__Try it__. With pictures left out, retype exactly the lines from the one containing "As the Spring 2026 semester comes to a" through the final line of the entries.

__Supplied records__.
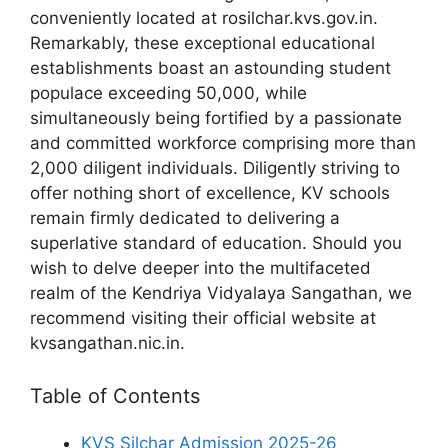
conveniently located at rosilchar.kvs.gov.in.
Remarkably, these exceptional educational
establishments boast an astounding student
populace exceeding 50,000, while
simultaneously being fortified by a passionate
and committed workforce comprising more than
2,000 diligent individuals. Diligently striving to
offer nothing short of excellence, KV schools
remain firmly dedicated to delivering a
superlative standard of education. Should you
wish to delve deeper into the multifaceted
realm of the Kendriya Vidyalaya Sangathan, we
recommend visiting their official website at
kvsangathan.nic.in.
Table of Contents
KVS Silchar Admission 2025-26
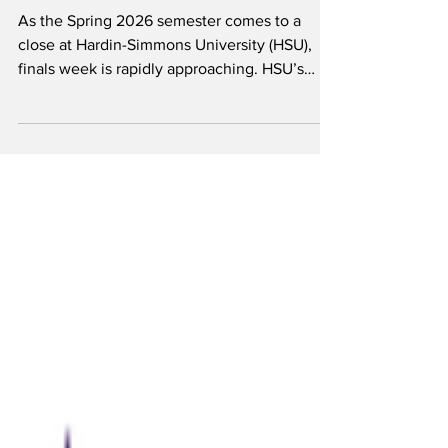
Bauer
As the Spring 2026 semester comes to a
close at Hardin-Simmons University (HSU),
finals week is rapidly approaching. HSU’s
finals will be held Monday, May 4 through
Thursday, May 7. Following finals week, a
commencement ceremony will be held on
May 8 for all graduating HSU seniors. A finals
schedule has been posted with each class
block having a designated exam time.
Students are expected to show up prepared
for each designated time. Final exams may be
cumulative or non-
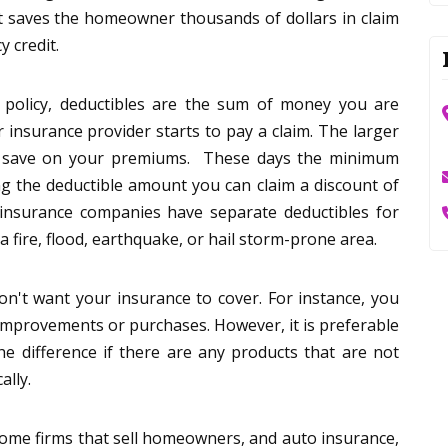
t saves the homeowner thousands of dollars in claim
 credit.
 policy, deductibles are the sum of money you are
r insurance provider starts to pay a claim. The larger
n save on your premiums. These days the minimum
ng the deductible amount you can claim a discount of
nsurance companies have separate deductibles for
 a fire, flood, earthquake, or hail storm-prone area.
n't want your insurance to cover. For instance, you
improvements or purchases. However, it is preferable
he difference if there are any products that are not
ally.
some firms that sell homeowners, and auto insurance,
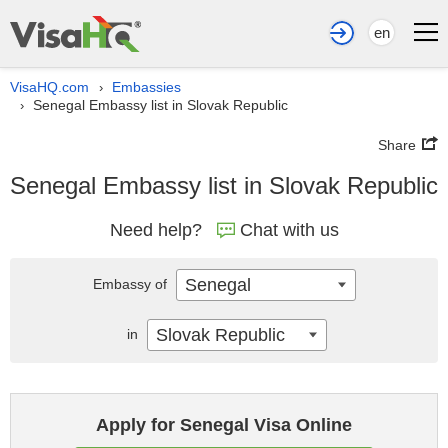
en
VisaHQ.com
Embassies
›
Senegal Embassy list in Slovak Republic
›
Share
Senegal Embassy list in Slovak Republic
Need help?
Chat with us
Senegal
Embassy of
Slovak Republic
in
Apply for Senegal Visa Online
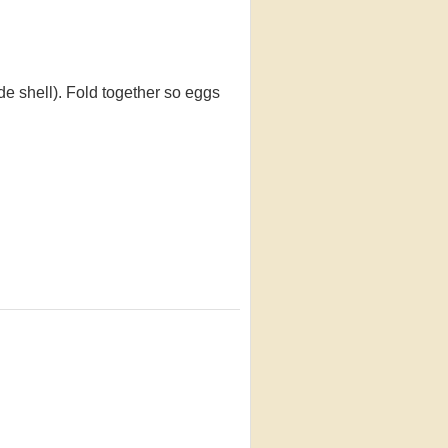
de shell). Fold together so eggs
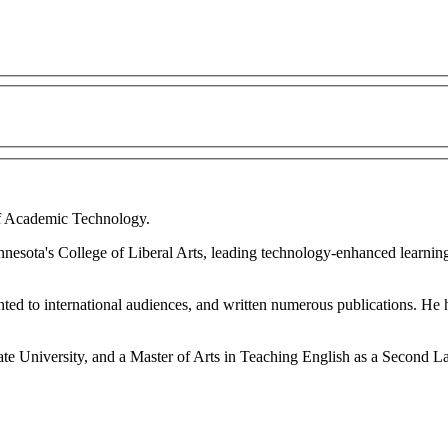
 of Academic Technology.
esota's College of Liberal Arts, leading technology-enhanced learning i
ented to international audiences, and written numerous publications. He 
te University, and a Master of Arts in Teaching English as a Second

__Answer below__.
As the Spring 2026 semester comes to a
close at Hardin-Simmons University (HSU),
finals week is rapidly approaching. HSU’s
finals will be held Monday, May 4 through
Thursday, May 7. Following finals week, a
commencement ceremony will be held on
May 8 for all graduating HSU seniors. A finals
schedule has been posted with each class
block having a designated exam time.
Students are expected to show up prepared
for each designated time. Final exams may be
cumulative or non-
t saves the homeowner thousands of dollars in claim
 credit.
 policy, deductibles are the sum of money you are
r insurance provider starts to pay a claim. The larger
n save on your premiums. These days the minimum
ng the deductible amount you can claim a discount of
nsurance companies have separate deductibles for
 a fire, flood, earthquake, or hail storm-prone area.
n't want your insurance to cover. For instance, you
improvements or purchases. However, it is preferable
he difference if there are any products that are not
ally.
some firms that sell homeowners, and auto insurance,
en
VisaHQ.com
Embassies
›
Senegal Embassy list in Slovak Republic
›
Share
Senegal Embassy list in Slovak Republic
Need help?
Chat with us
Senegal
Embassy of
Slovak Republic
in
Apply for Senegal Visa Online
de shell). Fold together so eggs
 of Academic Technology.
esota's College of Liberal Arts, leading technology-enhanced learning i
ented to international audiences, and written numerous publications. He 
te University, and a Master of Arts in Teaching English as a Second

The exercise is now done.